* _Task details_:
Copy each line of the data below in which the word "lines" can be found.

=== Records for processing ===

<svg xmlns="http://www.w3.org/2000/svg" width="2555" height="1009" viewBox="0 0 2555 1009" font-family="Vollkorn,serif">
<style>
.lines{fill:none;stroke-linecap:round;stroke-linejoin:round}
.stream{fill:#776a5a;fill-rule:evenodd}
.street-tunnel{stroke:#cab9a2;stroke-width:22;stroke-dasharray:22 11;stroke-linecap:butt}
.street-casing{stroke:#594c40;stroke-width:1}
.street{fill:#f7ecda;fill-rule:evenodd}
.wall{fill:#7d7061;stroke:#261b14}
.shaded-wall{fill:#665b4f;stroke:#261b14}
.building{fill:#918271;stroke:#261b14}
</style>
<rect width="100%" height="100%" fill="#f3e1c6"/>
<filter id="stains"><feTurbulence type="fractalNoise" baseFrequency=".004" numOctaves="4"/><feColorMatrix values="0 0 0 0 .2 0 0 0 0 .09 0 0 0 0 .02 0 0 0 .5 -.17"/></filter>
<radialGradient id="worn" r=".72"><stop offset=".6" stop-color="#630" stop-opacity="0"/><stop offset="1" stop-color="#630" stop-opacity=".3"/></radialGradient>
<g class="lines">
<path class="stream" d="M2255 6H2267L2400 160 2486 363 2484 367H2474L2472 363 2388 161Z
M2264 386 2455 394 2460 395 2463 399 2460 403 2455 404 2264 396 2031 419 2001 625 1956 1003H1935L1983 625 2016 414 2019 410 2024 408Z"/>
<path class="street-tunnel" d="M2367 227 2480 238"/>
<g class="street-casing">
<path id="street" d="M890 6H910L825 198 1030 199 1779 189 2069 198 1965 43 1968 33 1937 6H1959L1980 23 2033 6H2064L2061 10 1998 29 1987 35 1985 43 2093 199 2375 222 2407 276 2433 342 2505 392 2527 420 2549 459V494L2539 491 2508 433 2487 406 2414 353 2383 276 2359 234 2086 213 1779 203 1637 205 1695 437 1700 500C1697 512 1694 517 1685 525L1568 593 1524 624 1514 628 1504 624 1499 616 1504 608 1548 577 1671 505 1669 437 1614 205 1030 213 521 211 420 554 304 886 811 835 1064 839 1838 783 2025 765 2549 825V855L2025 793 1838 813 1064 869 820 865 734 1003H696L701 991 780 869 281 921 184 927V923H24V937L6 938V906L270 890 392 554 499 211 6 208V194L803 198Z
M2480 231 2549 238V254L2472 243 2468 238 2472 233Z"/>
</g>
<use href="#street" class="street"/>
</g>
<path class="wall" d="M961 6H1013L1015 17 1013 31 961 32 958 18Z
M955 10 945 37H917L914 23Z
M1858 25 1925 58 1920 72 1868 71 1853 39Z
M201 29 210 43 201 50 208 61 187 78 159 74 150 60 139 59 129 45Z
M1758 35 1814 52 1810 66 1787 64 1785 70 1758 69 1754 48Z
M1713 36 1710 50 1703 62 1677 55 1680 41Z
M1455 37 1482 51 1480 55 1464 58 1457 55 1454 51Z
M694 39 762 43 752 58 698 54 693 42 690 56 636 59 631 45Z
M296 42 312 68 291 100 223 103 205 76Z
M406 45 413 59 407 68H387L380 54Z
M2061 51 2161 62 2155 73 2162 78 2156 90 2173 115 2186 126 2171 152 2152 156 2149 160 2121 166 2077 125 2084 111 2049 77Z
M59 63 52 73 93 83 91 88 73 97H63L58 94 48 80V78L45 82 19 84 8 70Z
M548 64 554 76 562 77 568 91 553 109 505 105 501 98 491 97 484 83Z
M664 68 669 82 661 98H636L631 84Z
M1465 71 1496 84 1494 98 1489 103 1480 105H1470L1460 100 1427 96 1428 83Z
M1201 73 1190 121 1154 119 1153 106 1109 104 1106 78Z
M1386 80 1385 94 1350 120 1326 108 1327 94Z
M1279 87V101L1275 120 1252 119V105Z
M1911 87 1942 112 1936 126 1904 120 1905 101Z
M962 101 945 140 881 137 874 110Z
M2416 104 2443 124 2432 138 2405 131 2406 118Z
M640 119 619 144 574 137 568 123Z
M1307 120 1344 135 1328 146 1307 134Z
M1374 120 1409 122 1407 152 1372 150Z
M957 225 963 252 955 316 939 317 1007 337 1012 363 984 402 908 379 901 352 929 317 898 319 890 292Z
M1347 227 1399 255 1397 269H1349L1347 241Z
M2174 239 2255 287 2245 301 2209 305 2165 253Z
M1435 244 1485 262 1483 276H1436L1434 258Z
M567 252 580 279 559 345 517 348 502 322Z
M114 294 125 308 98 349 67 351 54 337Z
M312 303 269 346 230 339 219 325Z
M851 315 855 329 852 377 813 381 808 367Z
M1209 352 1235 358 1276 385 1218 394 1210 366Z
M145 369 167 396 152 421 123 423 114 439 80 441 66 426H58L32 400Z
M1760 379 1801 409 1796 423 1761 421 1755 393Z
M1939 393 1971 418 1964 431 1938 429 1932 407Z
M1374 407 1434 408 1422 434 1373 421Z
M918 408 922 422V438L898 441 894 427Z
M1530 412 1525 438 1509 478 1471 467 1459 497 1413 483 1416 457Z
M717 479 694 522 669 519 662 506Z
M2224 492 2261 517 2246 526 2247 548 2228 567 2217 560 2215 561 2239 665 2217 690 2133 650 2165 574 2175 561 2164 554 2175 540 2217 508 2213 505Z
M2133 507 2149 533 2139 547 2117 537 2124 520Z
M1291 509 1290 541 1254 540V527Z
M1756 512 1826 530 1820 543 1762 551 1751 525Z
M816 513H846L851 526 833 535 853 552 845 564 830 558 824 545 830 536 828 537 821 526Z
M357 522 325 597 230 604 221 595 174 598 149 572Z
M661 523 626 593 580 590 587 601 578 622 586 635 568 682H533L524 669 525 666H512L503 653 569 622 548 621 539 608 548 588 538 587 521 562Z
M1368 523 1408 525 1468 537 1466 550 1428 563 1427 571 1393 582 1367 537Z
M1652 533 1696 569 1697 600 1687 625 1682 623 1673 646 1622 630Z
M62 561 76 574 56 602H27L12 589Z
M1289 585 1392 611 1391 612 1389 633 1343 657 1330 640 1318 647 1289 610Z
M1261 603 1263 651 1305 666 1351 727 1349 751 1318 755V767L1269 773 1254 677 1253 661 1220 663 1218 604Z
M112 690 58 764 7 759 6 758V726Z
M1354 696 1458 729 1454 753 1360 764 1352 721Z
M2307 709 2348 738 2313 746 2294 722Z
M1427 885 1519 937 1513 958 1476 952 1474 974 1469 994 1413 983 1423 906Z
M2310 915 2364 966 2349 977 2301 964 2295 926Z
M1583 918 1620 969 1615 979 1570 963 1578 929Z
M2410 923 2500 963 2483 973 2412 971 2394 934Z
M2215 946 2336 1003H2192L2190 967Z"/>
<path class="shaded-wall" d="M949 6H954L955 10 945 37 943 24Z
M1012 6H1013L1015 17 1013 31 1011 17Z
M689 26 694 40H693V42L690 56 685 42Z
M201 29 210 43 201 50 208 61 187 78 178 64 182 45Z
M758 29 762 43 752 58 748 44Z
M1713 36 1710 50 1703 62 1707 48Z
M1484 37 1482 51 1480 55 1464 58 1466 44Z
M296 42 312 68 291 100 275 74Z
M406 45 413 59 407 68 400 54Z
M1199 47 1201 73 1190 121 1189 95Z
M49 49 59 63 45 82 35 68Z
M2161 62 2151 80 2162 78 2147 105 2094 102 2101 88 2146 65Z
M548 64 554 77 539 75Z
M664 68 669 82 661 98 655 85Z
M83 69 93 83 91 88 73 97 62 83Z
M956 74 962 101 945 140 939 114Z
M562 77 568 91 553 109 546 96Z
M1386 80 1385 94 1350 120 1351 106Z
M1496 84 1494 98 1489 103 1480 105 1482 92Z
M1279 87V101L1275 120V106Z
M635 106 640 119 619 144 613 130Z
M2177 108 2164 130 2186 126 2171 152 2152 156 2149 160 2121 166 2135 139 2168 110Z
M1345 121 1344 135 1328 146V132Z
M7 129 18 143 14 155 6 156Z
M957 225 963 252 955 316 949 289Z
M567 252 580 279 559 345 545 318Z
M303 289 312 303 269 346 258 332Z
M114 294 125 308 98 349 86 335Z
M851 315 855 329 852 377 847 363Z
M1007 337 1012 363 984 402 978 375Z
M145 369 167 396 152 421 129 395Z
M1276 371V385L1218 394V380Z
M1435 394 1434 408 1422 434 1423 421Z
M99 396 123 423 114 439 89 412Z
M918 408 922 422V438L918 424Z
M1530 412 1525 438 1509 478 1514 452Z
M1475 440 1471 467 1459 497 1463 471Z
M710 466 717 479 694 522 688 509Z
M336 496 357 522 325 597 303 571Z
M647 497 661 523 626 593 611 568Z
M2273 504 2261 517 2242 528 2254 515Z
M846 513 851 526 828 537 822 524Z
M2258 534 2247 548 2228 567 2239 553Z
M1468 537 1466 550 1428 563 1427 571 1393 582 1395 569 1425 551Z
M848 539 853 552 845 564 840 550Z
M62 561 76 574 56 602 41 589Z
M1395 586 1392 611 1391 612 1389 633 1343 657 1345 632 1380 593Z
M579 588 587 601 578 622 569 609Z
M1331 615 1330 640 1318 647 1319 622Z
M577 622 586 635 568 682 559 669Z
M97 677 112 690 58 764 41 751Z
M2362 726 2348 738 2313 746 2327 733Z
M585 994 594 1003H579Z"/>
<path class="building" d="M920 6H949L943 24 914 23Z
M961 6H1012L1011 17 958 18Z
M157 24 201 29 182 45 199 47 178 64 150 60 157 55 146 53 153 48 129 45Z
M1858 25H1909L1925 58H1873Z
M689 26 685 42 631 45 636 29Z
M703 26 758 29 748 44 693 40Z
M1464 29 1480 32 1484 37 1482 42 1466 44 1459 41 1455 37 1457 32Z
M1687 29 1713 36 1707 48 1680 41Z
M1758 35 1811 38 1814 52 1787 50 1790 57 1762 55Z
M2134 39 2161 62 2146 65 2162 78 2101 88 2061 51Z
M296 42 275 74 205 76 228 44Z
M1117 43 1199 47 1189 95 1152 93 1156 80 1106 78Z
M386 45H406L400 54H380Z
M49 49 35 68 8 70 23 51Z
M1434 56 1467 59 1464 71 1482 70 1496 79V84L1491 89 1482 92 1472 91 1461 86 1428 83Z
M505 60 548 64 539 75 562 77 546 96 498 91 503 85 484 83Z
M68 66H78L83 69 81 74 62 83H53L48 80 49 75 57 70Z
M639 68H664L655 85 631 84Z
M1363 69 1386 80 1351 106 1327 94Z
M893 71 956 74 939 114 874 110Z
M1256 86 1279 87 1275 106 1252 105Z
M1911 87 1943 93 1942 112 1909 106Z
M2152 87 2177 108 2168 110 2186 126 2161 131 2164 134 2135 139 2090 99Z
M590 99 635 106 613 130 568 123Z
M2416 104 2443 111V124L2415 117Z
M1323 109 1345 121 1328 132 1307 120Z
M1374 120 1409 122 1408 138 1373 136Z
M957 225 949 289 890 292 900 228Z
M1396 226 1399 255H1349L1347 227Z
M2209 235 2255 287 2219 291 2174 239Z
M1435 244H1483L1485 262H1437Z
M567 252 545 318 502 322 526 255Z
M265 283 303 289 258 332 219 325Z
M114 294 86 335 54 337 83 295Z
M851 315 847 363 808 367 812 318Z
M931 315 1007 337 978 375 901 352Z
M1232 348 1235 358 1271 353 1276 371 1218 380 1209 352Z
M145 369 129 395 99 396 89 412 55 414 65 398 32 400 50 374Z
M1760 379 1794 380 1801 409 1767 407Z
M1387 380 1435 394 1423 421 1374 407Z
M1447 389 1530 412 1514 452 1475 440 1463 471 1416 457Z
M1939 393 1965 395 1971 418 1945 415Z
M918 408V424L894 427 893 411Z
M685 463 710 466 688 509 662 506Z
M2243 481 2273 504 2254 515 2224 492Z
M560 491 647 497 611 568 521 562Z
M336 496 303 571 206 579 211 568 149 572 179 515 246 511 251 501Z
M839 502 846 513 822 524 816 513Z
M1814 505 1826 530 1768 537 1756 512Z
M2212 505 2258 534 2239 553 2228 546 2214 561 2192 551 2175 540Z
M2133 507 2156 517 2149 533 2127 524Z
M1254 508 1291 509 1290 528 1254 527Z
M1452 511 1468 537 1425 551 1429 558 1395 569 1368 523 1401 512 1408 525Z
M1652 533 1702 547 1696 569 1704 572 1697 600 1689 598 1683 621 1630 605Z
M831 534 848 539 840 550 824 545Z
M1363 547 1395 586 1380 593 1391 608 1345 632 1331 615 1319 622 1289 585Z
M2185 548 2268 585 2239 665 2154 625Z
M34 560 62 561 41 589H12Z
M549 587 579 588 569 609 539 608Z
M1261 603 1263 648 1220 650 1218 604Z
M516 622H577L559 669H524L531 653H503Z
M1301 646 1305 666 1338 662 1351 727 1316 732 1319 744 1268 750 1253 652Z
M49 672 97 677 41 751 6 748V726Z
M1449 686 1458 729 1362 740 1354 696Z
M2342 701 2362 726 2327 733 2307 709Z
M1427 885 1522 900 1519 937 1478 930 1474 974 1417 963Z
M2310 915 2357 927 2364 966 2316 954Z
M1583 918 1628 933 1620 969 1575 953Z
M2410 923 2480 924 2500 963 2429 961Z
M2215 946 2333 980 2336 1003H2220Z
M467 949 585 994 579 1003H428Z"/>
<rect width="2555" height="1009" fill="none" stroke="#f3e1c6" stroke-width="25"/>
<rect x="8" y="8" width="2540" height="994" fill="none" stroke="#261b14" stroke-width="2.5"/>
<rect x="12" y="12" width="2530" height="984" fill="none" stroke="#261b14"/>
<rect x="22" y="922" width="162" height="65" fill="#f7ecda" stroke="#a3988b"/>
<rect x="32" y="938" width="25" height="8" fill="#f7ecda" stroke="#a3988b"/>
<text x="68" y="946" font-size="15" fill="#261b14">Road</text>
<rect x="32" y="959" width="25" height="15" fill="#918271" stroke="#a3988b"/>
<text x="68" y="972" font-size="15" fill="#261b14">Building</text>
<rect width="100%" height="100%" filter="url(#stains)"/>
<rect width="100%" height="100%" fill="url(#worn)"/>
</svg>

===

* _Completed exercise_:
.lines{fill:none;stroke-linecap:round;stroke-linejoin:round}
<g class="lines">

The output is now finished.